What to work on - Copy all entries verbatim and keep any pictures out of the copy.

[Saved data entries]
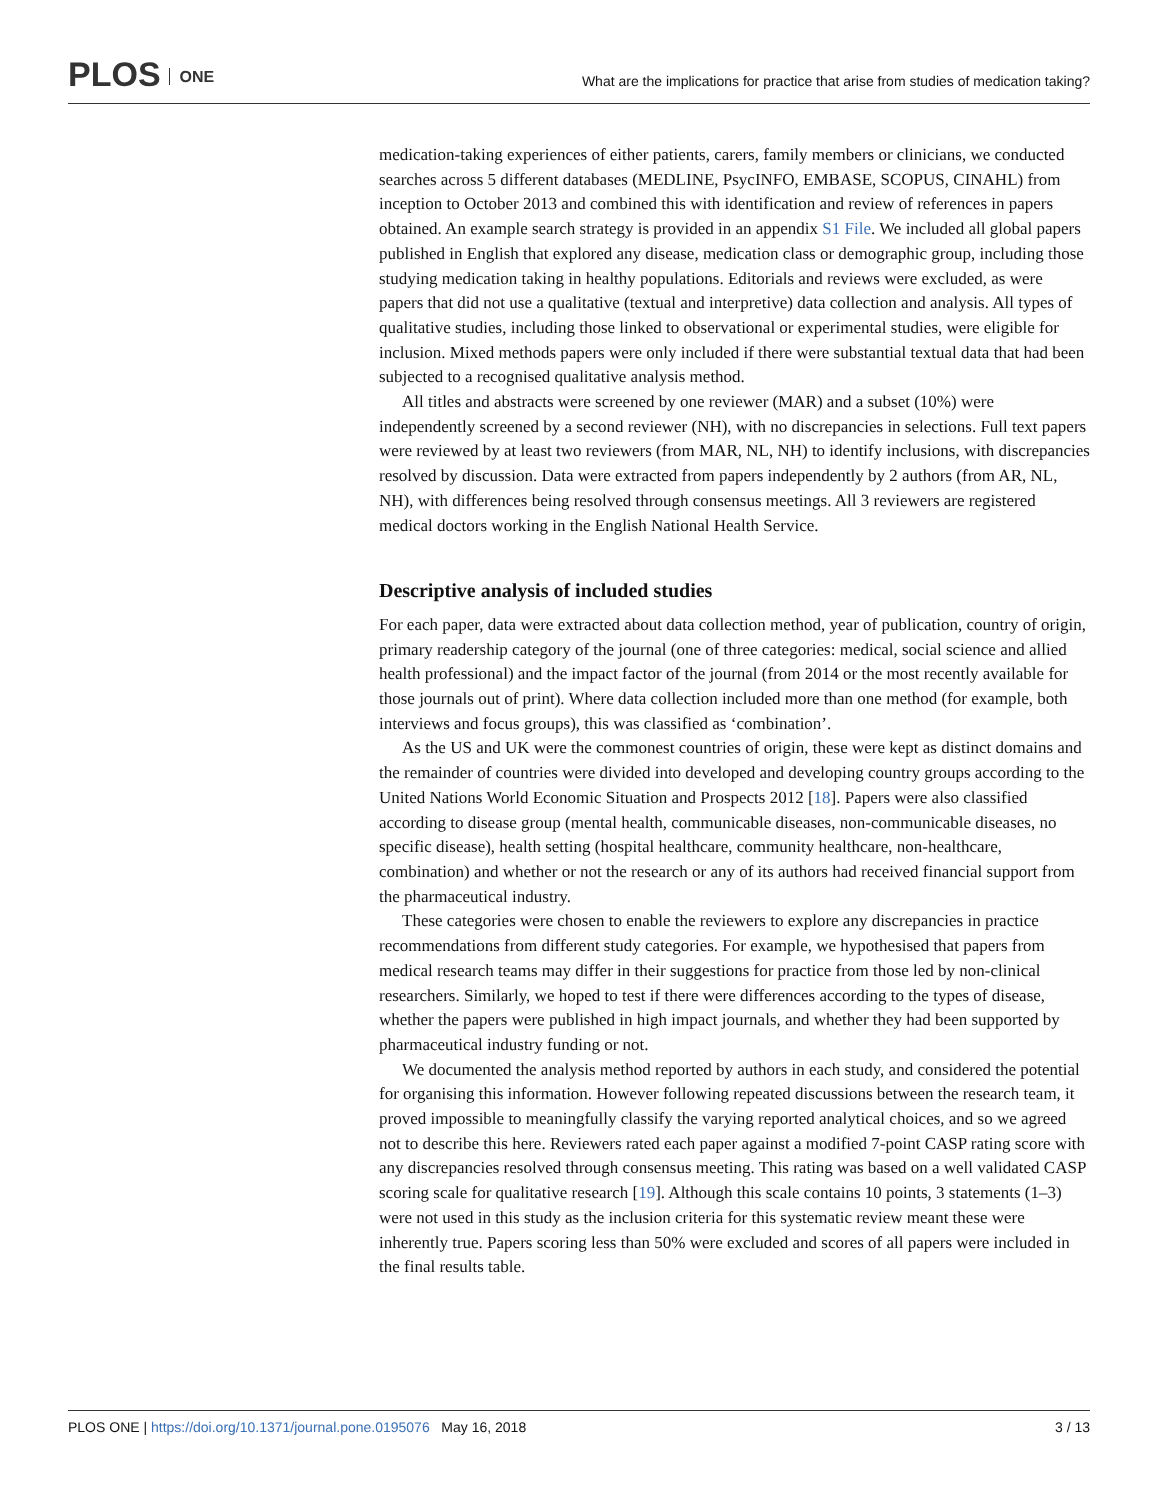PLOS ONE
What are the implications for practice that arise from studies of medication taking?
medication-taking experiences of either patients, carers, family members or clinicians, we conducted searches across 5 different databases (MEDLINE, PsycINFO, EMBASE, SCOPUS, CINAHL) from inception to October 2013 and combined this with identification and review of references in papers obtained. An example search strategy is provided in an appendix S1 File. We included all global papers published in English that explored any disease, medication class or demographic group, including those studying medication taking in healthy populations. Editorials and reviews were excluded, as were papers that did not use a qualitative (textual and interpretive) data collection and analysis. All types of qualitative studies, including those linked to observational or experimental studies, were eligible for inclusion. Mixed methods papers were only included if there were substantial textual data that had been subjected to a recognised qualitative analysis method.
All titles and abstracts were screened by one reviewer (MAR) and a subset (10%) were independently screened by a second reviewer (NH), with no discrepancies in selections. Full text papers were reviewed by at least two reviewers (from MAR, NL, NH) to identify inclusions, with discrepancies resolved by discussion. Data were extracted from papers independently by 2 authors (from AR, NL, NH), with differences being resolved through consensus meetings. All 3 reviewers are registered medical doctors working in the English National Health Service.
Descriptive analysis of included studies
For each paper, data were extracted about data collection method, year of publication, country of origin, primary readership category of the journal (one of three categories: medical, social science and allied health professional) and the impact factor of the journal (from 2014 or the most recently available for those journals out of print). Where data collection included more than one method (for example, both interviews and focus groups), this was classified as ‘combination’.
As the US and UK were the commonest countries of origin, these were kept as distinct domains and the remainder of countries were divided into developed and developing country groups according to the United Nations World Economic Situation and Prospects 2012 [18]. Papers were also classified according to disease group (mental health, communicable diseases, non-communicable diseases, no specific disease), health setting (hospital healthcare, community healthcare, non-healthcare, combination) and whether or not the research or any of its authors had received financial support from the pharmaceutical industry.
These categories were chosen to enable the reviewers to explore any discrepancies in practice recommendations from different study categories. For example, we hypothesised that papers from medical research teams may differ in their suggestions for practice from those led by non-clinical researchers. Similarly, we hoped to test if there were differences according to the types of disease, whether the papers were published in high impact journals, and whether they had been supported by pharmaceutical industry funding or not.
We documented the analysis method reported by authors in each study, and considered the potential for organising this information. However following repeated discussions between the research team, it proved impossible to meaningfully classify the varying reported analytical choices, and so we agreed not to describe this here. Reviewers rated each paper against a modified 7-point CASP rating score with any discrepancies resolved through consensus meeting. This rating was based on a well validated CASP scoring scale for qualitative research [19]. Although this scale contains 10 points, 3 statements (1–3) were not used in this study as the inclusion criteria for this systematic review meant these were inherently true. Papers scoring less than 50% were excluded and scores of all papers were included in the final results table.
PLOS ONE | https://doi.org/10.1371/journal.pone.0195076 May 16, 2018
3 / 13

Result of this exercise -
PLOS ONE
What are the implications for practice that arise from studies of medication taking?
medication-taking experiences of either patients, carers, family members or clinicians, we conducted searches across 5 different databases (MEDLINE, PsycINFO, EMBASE, SCOPUS, CINAHL) from inception to October 2013 and combined this with identification and review of references in papers obtained. An example search strategy is provided in an appendix S1 File. We included all global papers published in English that explored any disease, medication class or demographic group, including those studying medication taking in healthy populations. Editorials and reviews were excluded, as were papers that did not use a qualitative (textual and interpretive) data collection and analysis. All types of qualitative studies, including those linked to observational or experimental studies, were eligible for inclusion. Mixed methods papers were only included if there were substantial textual data that had been subjected to a recognised qualitative analysis method.
All titles and abstracts were screened by one reviewer (MAR) and a subset (10%) were independently screened by a second reviewer (NH), with no discrepancies in selections. Full text papers were reviewed by at least two reviewers (from MAR, NL, NH) to identify inclusions, with discrepancies resolved by discussion. Data were extracted from papers independently by 2 authors (from AR, NL, NH), with differences being resolved through consensus meetings. All 3 reviewers are registered medical doctors working in the English National Health Service.
Descriptive analysis of included studies
For each paper, data were extracted about data collection method, year of publication, country of origin, primary readership category of the journal (one of three categories: medical, social science and allied health professional) and the impact factor of the journal (from 2014 or the most recently available for those journals out of print). Where data collection included more than one method (for example, both interviews and focus groups), this was classified as ‘combination’.
As the US and UK were the commonest countries of origin, these were kept as distinct domains and the remainder of countries were divided into developed and developing country groups according to the United Nations World Economic Situation and Prospects 2012 [18]. Papers were also classified according to disease group (mental health, communicable diseases, non-communicable diseases, no specific disease), health setting (hospital healthcare, community healthcare, non-healthcare, combination) and whether or not the research or any of its authors had received financial support from the pharmaceutical industry.
These categories were chosen to enable the reviewers to explore any discrepancies in practice recommendations from different study categories. For example, we hypothesised that papers from medical research teams may differ in their suggestions for practice from those led by non-clinical researchers. Similarly, we hoped to test if there were differences according to the types of disease, whether the papers were published in high impact journals, and whether they had been supported by pharmaceutical industry funding or not.
We documented the analysis method reported by authors in each study, and considered the potential for organising this information. However following repeated discussions between the research team, it proved impossible to meaningfully classify the varying reported analytical choices, and so we agreed not to describe this here. Reviewers rated each paper against a modified 7-point CASP rating score with any discrepancies resolved through consensus meeting. This rating was based on a well validated CASP scoring scale for qualitative research [19]. Although this scale contains 10 points, 3 statements (1–3) were not used in this study as the inclusion criteria for this systematic review meant these were inherently true. Papers scoring less than 50% were excluded and scores of all papers were included in the final results table.
PLOS ONE | https://doi.org/10.1371/journal.pone.0195076 May 16, 2018
3 / 13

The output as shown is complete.